AIM OF THE EXERCISE:
Output the entries below exactly as written, omitting pictures.

LISTED RECORDS:
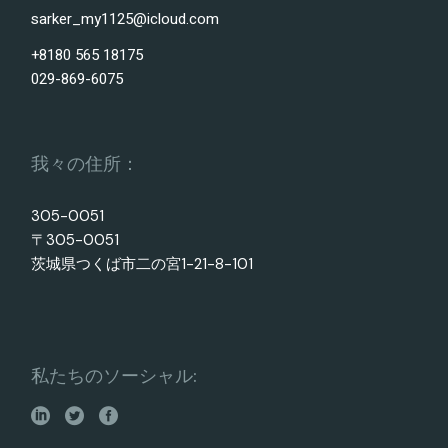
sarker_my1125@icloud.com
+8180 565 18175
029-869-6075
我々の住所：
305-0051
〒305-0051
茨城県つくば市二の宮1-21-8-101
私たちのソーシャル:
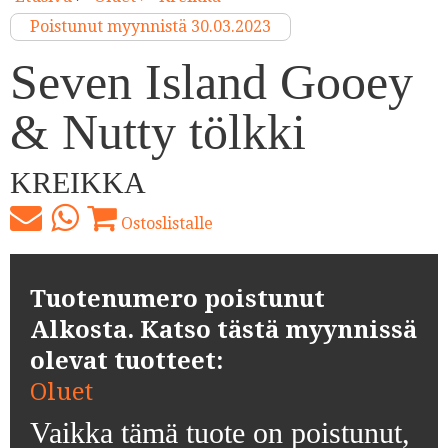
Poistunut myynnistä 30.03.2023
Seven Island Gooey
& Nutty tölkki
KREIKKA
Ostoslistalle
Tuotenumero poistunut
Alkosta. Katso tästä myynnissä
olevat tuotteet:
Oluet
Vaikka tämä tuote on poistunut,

TASK SOLUTION:
sarker_my1125@icloud.com
+8180 565 18175
029-869-6075
我々の住所：
305-0051
〒305-0051
茨城県つくば市二の宮1-21-8-101
私たちのソーシャル:
Poistunut myynnistä 30.03.2023
Seven Island Gooey
& Nutty tölkki
KREIKKA
Ostoslistalle
Tuotenumero poistunut
Alkosta. Katso tästä myynnissä
olevat tuotteet:
Oluet
Vaikka tämä tuote on poistunut,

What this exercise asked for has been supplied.